En jouant habilement sur le look et les sons des années 90 et 2000 mais aussi sur les images réelles des archives dans lesquelles les acteurs sont intégrés grâce à des fonds verts, Bernadette se déguste comme une satire bienveillante et volontiers attachante. S’étant rendue compte sur le tard qu’on ne la prenait pas au sérieux parce qu’elle était une femme, Bernadette Chirac, en montrant ses crocs, va affirmer un certain féminisme, le film apportant son point de vue sur une histoire que tout le monde connaît.
Pour porter son personnage, Léa Domenach ne pouvait trouver meilleure interprète que Catherine Deneuve.
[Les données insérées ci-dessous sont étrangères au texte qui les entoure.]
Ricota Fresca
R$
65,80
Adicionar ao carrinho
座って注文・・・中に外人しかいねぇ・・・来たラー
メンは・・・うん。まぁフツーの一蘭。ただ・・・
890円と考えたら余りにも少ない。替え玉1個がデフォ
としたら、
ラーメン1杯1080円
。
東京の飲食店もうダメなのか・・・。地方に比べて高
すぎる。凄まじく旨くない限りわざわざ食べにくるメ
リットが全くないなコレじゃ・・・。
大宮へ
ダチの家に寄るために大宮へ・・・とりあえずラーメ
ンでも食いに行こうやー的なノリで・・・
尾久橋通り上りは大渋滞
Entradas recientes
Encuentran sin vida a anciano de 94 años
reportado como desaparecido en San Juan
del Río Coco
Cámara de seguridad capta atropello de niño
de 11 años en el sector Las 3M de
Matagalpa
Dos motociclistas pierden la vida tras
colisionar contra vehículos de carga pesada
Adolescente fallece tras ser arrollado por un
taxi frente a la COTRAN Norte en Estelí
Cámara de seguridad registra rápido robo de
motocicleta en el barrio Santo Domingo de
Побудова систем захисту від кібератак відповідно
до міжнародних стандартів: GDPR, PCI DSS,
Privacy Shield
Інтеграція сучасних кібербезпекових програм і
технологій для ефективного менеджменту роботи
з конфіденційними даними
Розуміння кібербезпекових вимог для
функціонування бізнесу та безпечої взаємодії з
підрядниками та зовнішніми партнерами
On suit avec bonheur la manière dont la brillante comédienne « réveille » littéralement sa Bernadette et comment celle-ci va acquérir, quitte à être bafouée (le film évoque une liaison entre le président et une actrice italienne) une véritable autonomie qui passe notamment par des opérations comme les Pièces jaunes mais aussi la création de la Maison de Solenn, une fondation s’occupant de jeunes atteints d’anorexie mentale, maladie dont souffrit Laurence, la fille aînée des Chirac.
Autour de la grande Catherine, on remarque l’excellent Bruno Podalydès en savoureux Niquet/Mickey, son compère de la Comédie française Michel Vuillermoz en président ou encore Sara Giraudeau en Claude Chirac.
Si on n’a guère de mal à s’attacher au personnage de Bernadette Chirac et avec elle, à celui de Bernard Niquet, les deux formant une sorte de couple de losers magnifiques, le film est moins tendre pour Jacques Chirac qui ne semble jamais conscient de l’importance de sa Bouriquette têtue mais qui sera la seule à avoir la lucidité de voir que le Front national serait présent au second tour de l’élection présidentielle de 2002. Du coup, la classe politique, aussi triviale que suffisante, se fait joliment étriller, Dominique de Villepin ayant droit, ici, sur fond de dissolution, à un traitement de faveur ! In fine, Bernadette Chirac, préoccupée de l’après-présidence de son mari et des affaires à venir, se révèle fine stratège en apportant son soutien à Nicolas Sarkozy tandis que Jacques Chirac tempête contre le traître… Qui a dit que la politique sentait mauvais ? Bernadette nous réconcilie (quasiment) avec elle…
BERNADETTE Comédie (France – 1h32) de Léa Domenach avec Catherine Deneuve, Denis Podalydès, Michel Vuillermoz, Sara Giraudeau, Laurent Stocker, François Vincentelli, Maud Wyler, Barbara Schulz, Lionel Abelanski, Artus, Olivier Breitman, Juliette Pirotte. Dans les salles le 4 octobre.